(Citi) Total - Bigger Squeeze, More Juice - Buy PT €52

* Buy thesis underpinned by cultural change — Performance in Global Big Oil, we
think, will be dependent on the ability of companies to make a rapid transition to a
$65-75/bbl oil world. The company that seems most in touch with this ambition is
TOT, where deep-seated changes look to prioritise a culture of cost-cutting and
better capital allocation. Although this increasing emphasis on costs has been a
feature of TOT for several months now, we think the market underestimates the
extent to which this change in focus is becoming imbedded in the organisation.

* FCF >> DY — Our forecasts see the business delivering improving ROE and 2017E
FCF, some 40% higher than consensus estimates. Forecast 2017E FCF yield of
7.7% is the highest in Big Oil. While we are generally wary of “wall of cash” stories
in the oil sector we think the deep changes around capital allocation within TOT
suggest higher capital returns to shareholders will be a priority.

* $9 B self-help — As part of updating medium-term business plans this summer we
expect TOT to increase cost-cutting targets in the core Upstream from -10% to -
20%. No other Big Oil player is cutting as deep; indeed many have no cost-cutting
agenda at all. Costs drive 20% of an estimated $9 B self-help, with the other 80%
from delivery on growth investment currently in-train.

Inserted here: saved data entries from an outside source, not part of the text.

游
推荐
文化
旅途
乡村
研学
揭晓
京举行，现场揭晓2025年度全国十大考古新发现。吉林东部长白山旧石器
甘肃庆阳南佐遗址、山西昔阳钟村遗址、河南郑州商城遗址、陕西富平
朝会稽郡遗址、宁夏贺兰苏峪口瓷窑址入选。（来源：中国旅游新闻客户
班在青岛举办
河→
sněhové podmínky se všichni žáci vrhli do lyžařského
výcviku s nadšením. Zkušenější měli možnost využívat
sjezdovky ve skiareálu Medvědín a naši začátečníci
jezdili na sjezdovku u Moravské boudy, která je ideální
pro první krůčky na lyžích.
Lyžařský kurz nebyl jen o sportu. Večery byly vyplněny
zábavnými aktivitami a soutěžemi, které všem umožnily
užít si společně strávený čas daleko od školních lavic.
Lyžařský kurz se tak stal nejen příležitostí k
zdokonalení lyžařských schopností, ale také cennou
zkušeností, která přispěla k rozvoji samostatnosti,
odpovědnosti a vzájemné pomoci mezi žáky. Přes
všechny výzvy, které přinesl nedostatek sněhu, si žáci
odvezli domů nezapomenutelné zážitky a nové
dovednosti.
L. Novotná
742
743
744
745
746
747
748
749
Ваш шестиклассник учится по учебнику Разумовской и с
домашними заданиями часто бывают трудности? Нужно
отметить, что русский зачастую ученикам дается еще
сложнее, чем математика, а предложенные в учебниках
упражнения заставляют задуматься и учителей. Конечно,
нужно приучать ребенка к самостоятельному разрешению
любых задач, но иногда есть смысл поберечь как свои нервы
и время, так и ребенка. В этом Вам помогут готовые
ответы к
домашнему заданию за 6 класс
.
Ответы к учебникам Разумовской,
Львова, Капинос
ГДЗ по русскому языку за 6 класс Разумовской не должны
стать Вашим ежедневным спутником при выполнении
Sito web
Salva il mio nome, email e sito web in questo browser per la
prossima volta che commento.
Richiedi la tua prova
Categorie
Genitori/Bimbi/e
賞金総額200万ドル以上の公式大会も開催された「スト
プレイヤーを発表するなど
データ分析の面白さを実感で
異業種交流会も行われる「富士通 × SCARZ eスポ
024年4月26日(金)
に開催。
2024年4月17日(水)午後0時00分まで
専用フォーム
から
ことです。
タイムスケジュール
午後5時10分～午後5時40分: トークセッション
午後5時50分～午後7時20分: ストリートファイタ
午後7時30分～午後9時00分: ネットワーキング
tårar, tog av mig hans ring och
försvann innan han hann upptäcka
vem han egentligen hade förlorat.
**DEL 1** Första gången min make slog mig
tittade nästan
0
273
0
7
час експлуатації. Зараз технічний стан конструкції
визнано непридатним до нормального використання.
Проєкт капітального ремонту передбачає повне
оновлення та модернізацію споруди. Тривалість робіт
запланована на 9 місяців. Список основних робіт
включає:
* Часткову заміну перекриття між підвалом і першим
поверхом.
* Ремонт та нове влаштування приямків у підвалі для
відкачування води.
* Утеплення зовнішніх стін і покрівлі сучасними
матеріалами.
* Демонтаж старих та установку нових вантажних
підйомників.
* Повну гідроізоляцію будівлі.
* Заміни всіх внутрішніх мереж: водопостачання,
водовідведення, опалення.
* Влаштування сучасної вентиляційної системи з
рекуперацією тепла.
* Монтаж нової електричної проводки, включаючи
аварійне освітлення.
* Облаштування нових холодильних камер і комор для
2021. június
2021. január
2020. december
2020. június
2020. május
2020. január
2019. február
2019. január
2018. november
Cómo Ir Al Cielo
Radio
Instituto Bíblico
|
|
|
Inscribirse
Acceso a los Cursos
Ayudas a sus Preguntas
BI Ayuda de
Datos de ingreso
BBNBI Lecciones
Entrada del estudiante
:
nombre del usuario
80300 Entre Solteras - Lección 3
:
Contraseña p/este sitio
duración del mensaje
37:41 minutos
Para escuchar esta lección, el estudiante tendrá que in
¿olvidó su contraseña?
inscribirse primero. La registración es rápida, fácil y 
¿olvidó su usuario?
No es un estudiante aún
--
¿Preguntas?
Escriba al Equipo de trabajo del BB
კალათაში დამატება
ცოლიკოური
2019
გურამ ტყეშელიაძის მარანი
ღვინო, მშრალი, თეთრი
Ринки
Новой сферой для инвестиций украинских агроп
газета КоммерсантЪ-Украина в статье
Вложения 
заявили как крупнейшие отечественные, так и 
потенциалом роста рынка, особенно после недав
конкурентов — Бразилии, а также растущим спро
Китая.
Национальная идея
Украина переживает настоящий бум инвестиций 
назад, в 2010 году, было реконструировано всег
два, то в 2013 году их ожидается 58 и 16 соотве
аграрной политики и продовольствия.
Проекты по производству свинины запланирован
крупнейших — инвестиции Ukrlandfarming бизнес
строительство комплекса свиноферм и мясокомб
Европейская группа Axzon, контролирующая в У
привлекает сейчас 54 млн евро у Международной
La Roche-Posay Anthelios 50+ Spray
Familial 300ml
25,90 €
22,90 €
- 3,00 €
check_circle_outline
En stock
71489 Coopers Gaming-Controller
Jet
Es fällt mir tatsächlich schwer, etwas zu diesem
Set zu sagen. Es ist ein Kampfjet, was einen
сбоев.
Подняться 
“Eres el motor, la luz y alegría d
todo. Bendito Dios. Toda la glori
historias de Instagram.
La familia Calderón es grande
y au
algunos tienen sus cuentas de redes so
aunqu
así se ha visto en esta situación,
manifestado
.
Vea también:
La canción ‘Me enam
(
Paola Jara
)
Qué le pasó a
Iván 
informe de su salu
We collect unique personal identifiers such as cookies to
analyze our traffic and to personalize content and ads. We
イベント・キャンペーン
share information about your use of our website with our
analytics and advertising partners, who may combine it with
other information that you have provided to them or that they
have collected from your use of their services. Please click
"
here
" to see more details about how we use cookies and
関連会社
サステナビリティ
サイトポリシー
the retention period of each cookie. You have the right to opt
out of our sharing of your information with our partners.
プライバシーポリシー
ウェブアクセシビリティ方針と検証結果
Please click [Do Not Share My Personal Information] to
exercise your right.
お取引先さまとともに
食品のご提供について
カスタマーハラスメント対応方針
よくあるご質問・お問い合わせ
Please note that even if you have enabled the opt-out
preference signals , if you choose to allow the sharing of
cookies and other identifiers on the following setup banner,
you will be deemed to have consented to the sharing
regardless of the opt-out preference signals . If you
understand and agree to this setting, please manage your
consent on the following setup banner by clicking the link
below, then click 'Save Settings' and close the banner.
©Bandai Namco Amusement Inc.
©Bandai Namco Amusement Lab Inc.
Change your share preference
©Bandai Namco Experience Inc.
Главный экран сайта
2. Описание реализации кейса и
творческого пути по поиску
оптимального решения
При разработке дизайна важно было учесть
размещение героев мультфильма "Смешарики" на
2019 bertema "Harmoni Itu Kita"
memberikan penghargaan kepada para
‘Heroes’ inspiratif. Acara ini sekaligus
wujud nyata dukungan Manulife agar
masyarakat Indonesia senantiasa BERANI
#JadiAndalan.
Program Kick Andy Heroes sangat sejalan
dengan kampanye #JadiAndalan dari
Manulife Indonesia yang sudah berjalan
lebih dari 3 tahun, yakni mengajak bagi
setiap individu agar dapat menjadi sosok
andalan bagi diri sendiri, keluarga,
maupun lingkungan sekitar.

* The cost of change — A shift to a lower oil world will call into question some of
past capital. TOT has already impaired $8 B of assets; we think another $10 B is
possible. That will put gearing >40%, in our view explaining the pre-emptive moves
around the hybrid bond issue and discounted scrip dividend introduced in 1H.

* Sustainability — Does 7.7% FCF yield = higher shareholder returns? Under a
changed strategy that prioritises returns over growth, and taking benefit from
supply-chain deflation, we think that TOT can hold capex at c. $20 B and still grow
in-line with the industry. We do not see a need or ambition to make acquisitions.